有些歷史是本爛賬,殘破不全,想賴賬的人故意撕碎它,並寫出謊言將其修復,這才是衝突的根源,也是引發災難的罪魁禍首,而不是理性群體探討的宗教文化的矛盾。
更深入一些,不同宗教抑或世俗文化只是表象,其本體是不同的利益分配形式。投置在巴以衝突上,被誇大的伊猶矛盾,隨着時代變遷,由「掌權者間的矛盾」轉化為「獨權與民主平權間的矛盾」。說得文縐縐的,還是通俗翻譯下:哈馬斯之所以要消滅以色列,不過是為了獨享巴勒斯坦人人應得的分配權。
很多人不知道,1980年開始,以色列找到了化解巴以衝突的捷徑,支援巴勒斯坦發展經濟;持續到1993年,巴以簽定歷史性的和解條約。可是哈馬斯跳出來,撕毀和約,並綁架上所有的加沙平民,中斷和平之路。
哈馬斯需要貧困的巴勒斯坦,唯有貧困的土壤才能培育反對以色列的力量——這也是以色列經濟和解之路的對立手段。
哈馬斯高層知道,只要生存在加沙的巴勒斯坦人陷入貧困,自己就能獨享兩道財源:截取國際每年給予的援助資金;招募貧困青年,接單發動恐襲掙大金主的錢。
而要想維持理想的貧困狀態,不僅得保持與以色列的戰爭狀態,還得不停向平民灌輸仇恨,精神上奴役他們。宗教此時成為最合適的武器。
從結果看,哈馬斯的手段是很成功的。我們用以色列做個參照,不同教派的公民相處融洽,彼此平等。而在加沙,明明是哈馬斯綁架了巴勒斯坦人,但他們當中的大多數,卻能將仇恨轉移到以色列身上,儘管他們知道,只要與以色列聯繫,就能領略到更好的生活。
在加沙二百多萬的巴勒斯坦人當中,每天約有兩萬懂希伯來語的中青年,穿過圍牆進出以色列。

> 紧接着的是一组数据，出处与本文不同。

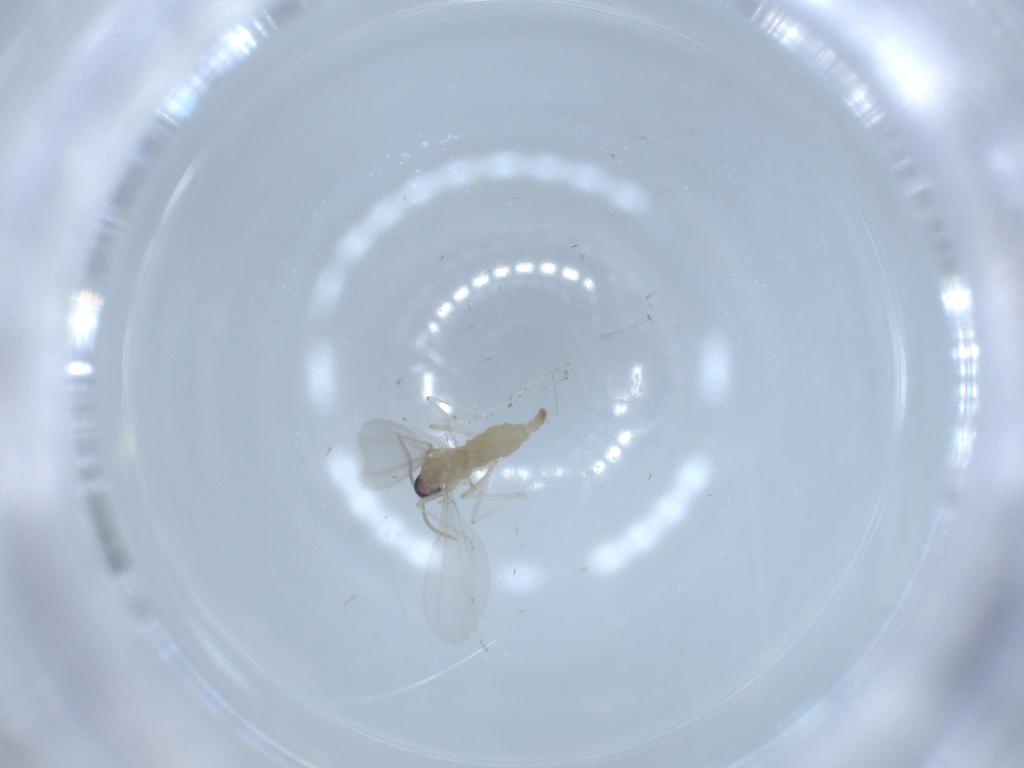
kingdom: Animalia
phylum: Arthropoda
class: Insecta
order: Diptera
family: Cecidomyiidae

儘管不能在以色列境內過夜,從事的也是底層不需要文憑的工作,類如建築、清潔、廚藝,薪資也只有以色列人的一半,但卻是加沙境內的二十倍,一人工作,養活全家綽綽有餘。
然而,這些嚮往更富有生活的巴勒斯坦人,卻被留在加沙的同胞視為巴奸。貧困讓更多的人眼光局限在內部世界,不斷曲卷,以至他們的多數人會希望哈馬斯對以色列更加強硬,這樣他們就可以獲得在加沙境內最高薪的工作:用無縫鋼管加工火箭彈。
我們可以想像,恐襲那天,射向以色列的火箭彈,會讓多少可憐的巴勒斯坦人內心洋溢出喜悅,精神加物質上的,真摯的喜悅。
很多時候我會想,哈馬斯掌控下的巴勒斯坦人,步入這種荒誕可悲的境地,以色列也得負有相當責任。更準確來說,我們不能要求被奴役的平民自發覺醒,甚至奮起反抗,而應該要求具備更文明的更大力量的以色列,將哈馬斯消滅。